**** Input records

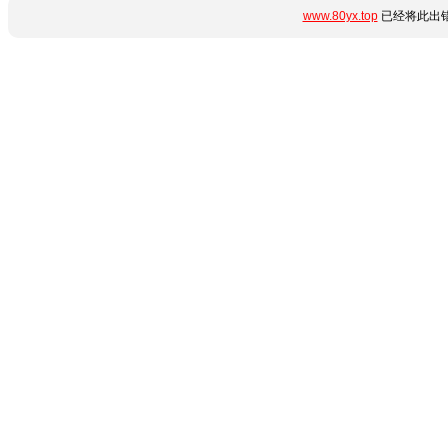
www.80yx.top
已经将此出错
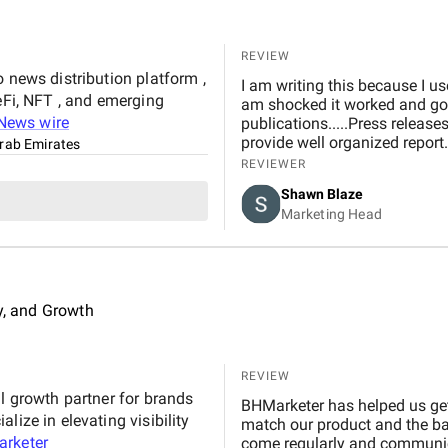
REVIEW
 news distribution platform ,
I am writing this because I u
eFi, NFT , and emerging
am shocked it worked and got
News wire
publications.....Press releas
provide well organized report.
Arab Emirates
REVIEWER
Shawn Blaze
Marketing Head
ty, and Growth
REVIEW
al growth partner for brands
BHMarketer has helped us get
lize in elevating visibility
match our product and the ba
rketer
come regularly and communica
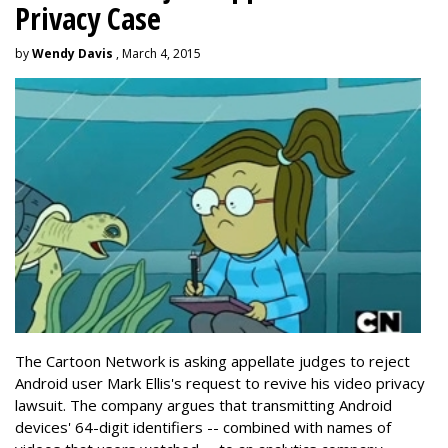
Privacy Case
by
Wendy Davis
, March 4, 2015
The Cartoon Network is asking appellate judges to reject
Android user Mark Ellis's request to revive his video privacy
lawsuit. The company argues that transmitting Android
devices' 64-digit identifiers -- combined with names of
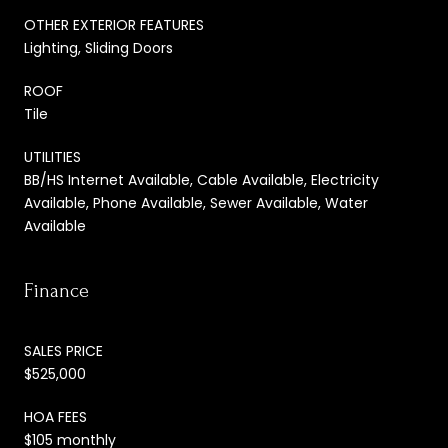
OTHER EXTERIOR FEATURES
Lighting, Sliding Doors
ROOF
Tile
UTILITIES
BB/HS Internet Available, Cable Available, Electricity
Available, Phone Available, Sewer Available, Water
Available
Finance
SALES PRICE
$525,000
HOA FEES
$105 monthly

********
**** Input records

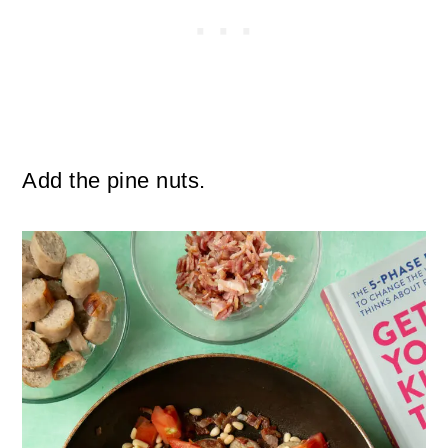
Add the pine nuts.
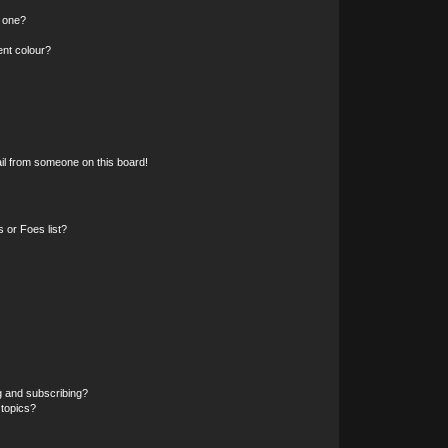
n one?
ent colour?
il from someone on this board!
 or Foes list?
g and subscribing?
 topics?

********

- Task brief -
Quote the lines above exactly, starting with the one that has "www.80yx.top" and ending with the one that has "March 4, 2015"; drop the pictures and include nothing else.

- Answer below -
www.80yx.top
已经将此出错
REVIEW
 news distribution platform ,
I am writing this because I u
eFi, NFT , and emerging
am shocked it worked and got
News wire
publications.....Press releas
provide well organized report.
Arab Emirates
REVIEWER
Shawn Blaze
Marketing Head
ty, and Growth
REVIEW
al growth partner for brands
BHMarketer has helped us get
lize in elevating visibility
match our product and the ba
rketer
come regularly and communica
Privacy Case
by
Wendy Davis
, March 4, 2015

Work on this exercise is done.